Yin and Yang

As you read this article in the Washington Post by David Fontana on how Washington, DC has become cool, keep in mind that a half million people commute from Virginia and Maryland into Washington every day and that 1.6 million commute into Manhattan daily, many spending more than an hour each way to do so:

For a long time, Washington was more like Atlanta or Buffalo or Kansas City. It had theater and restaurant scenes just like these cities did, but D.C. theater and restaurants couldn’t be compared to those in Los Angeles, New York or San Francisco. Today, that’s no longer true. And notice how many of Washington’s political elite now move between not just Congress, the White House and K Street, but between Washington, New York, San Francisco and Los Angeles. Favreau, for instance, decamped to Los Angeles after his Obama years. Kass moved to Brooklyn and works on business ventures with San Francisco firms. The exchange of people and businesses goes both ways. Philz Coffee — which started in California and has locations across the state — can now be found in exactly one other place in the country: Washington.

As with the other coolest cities, the rest of America might deep-down admire what Washington is becoming, but it has a hard time relating to it. We want our entertainment and financial and technological capitals to be better than us. We will buy what they sell so that we can be better than we are, even if just for a moment. But we want political leaders to share our values, not be somehow superior to them.

It seems inevitable that cool Washington will struggle to connect with the rest of America so long as it stays on this path. Superstar metropolitan areas are hard for people from middle America to move to and stay in. Some of that is cultural: Moving to Washington used to involve leaving one’s home but not entirely abandoning the ethos of that home; to move here was to relocate but not to defect. But much of the problem is economic: Washington was once a city that a middle-class family from Georgia or Rhode Island could send their child to for a summer in college or for a job after college — and that child could afford to stay here when he or she wanted to buy a home and start a family.

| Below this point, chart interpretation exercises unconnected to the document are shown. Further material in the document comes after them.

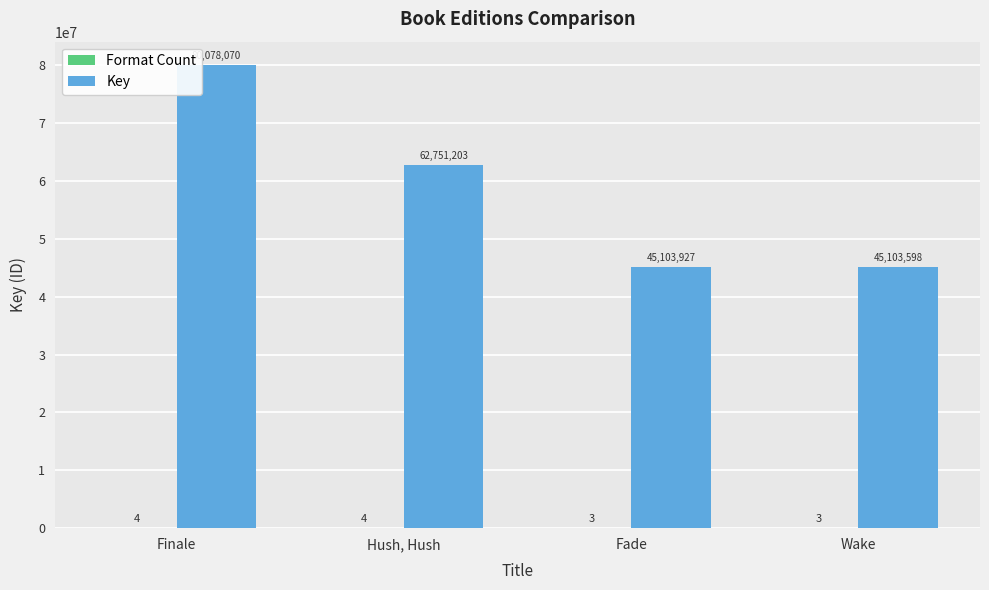

Is it true that Key equals 20479625 at Wake?

False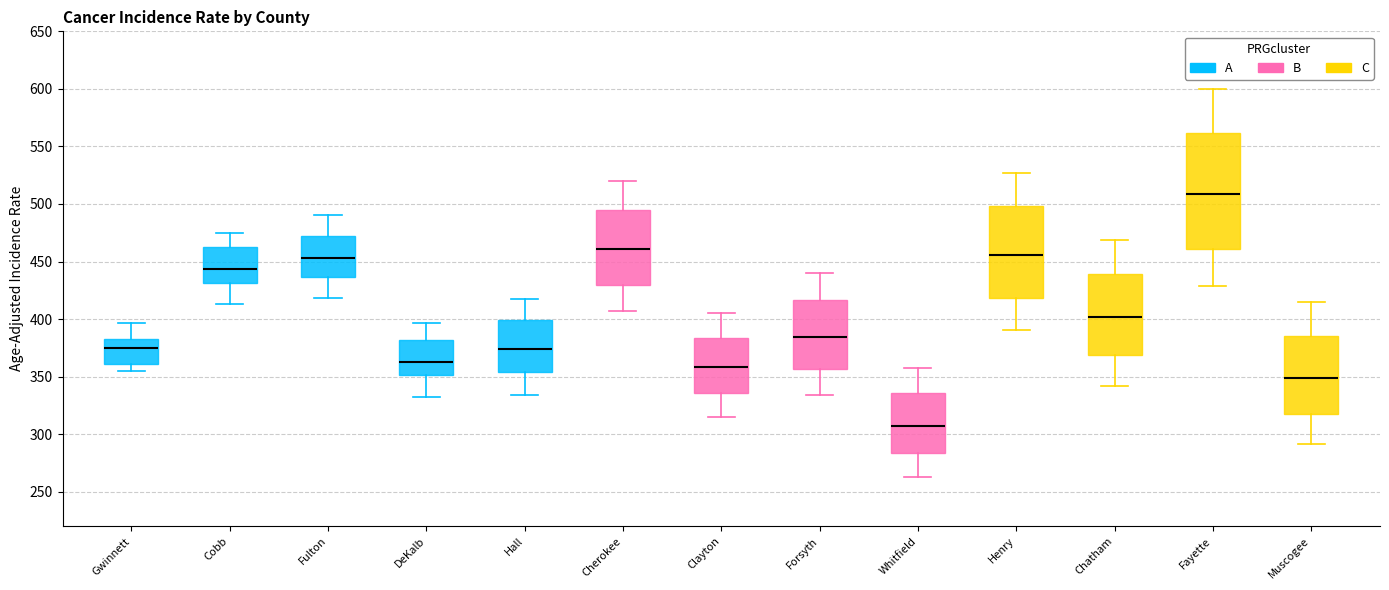

Reading left to right, read every box against the y-axis: the position of its median line, the range the box covers, and the ends of its whiskers. The values are not printed on the chart, so give them approximately, as read against the axis.

Gwinnett: median 375, box 360 to 385, whiskers 355 to 395
Cobb: median 445, box 430 to 465, whiskers 415 to 475
Fulton: median 455, box 435 to 470, whiskers 420 to 490
DeKalb: median 365, box 350 to 380, whiskers 330 to 395
Hall: median 375, box 355 to 400, whiskers 335 to 420
Cherokee: median 460, box 430 to 495, whiskers 405 to 520
Clayton: median 360, box 335 to 385, whiskers 315 to 405
Forsyth: median 385, box 355 to 415, whiskers 335 to 440
Whitfield: median 305, box 285 to 335, whiskers 265 to 355
Henry: median 455, box 420 to 500, whiskers 390 to 525
Chatham: median 400, box 370 to 440, whiskers 340 to 470
Fayette: median 510, box 460 to 560, whiskers 430 to 600
Muscogee: median 350, box 315 to 385, whiskers 290 to 415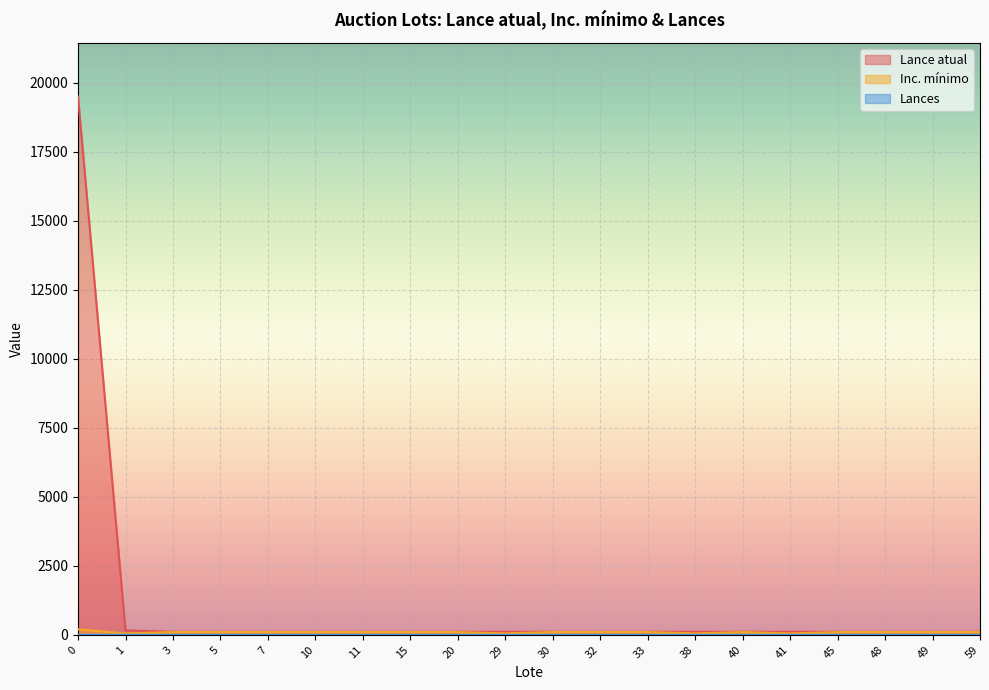

The Inc. mínimo series shows 169 at 11. True or false?

False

Between 1991 to 2016, though, the average single-family house price in Washington increased 317 percent, approximately 50 percent more than the increase nationwide. In the Shaw neighborhood, which has been at the core of cool Washington, housing prices increased 145 percent in one decade. (Real-estate prices nationwide increased just 50 percent during the same stretch.) One telling indicator of how the city has changed: In 1900, 3 percent of D.C. residents came from New York state. Today, that number is 5 percent. That may seem like a small change, but it came over a period when New York state’s population as a percentage of the entire country shrunk from 10 percent to 6 percent.

The fear is not just that cool Washington will increasingly struggle to relate to America, but also that America will struggle to relate to it. Can people who live in Atlanta or Buffalo or Kansas City fully connect with a metropolitan area where the median home value is half a million dollars? In Kansas City, when the Royals won the World Series in 2015, hundreds of thousands of people turned out to celebrate. Washington has always struggled to keep a baseball team, and now that it has one — and the team is good — it still sometimes has difficulty attracting enough fans to compete with the fans of visiting teams.

I guess there’s more than one way of looking at that, a yin and a yang as it were. On the one hand maybe all of those people spending so much of their lives commuting into the city center just can’t afford the ultra-urban lifestyle they really want. On the other maybe suburban living is what more people really want and they only commute because the government departments, in the case of Washington, DC, are clinging bitterly to an 18th century model of doing business. Just as a comparison on a daily basis I meet with people in six different timezones. I go into the office because my employer insists on it rather than because it’s effective, efficient, or necessary.

Here’s a gauge: the people moving into the most urbanized areas tend to be foreign-born while those moving away from them tend to be native-born. In Washington, DC people with incomes over $200,000 per year tend to be white; people with incomes under $30,000 tend to be black. Cool, eh?

Here’s my opinion. We should stop worrying about an enemy bombing Washington, DC and do it ourselves. The functions of government shouldn’t be centralized; they should be dispersed throughout the country. It’s more resilient, fairer, and more conducive to good government. What makes Washington rich and cool is nostalgia.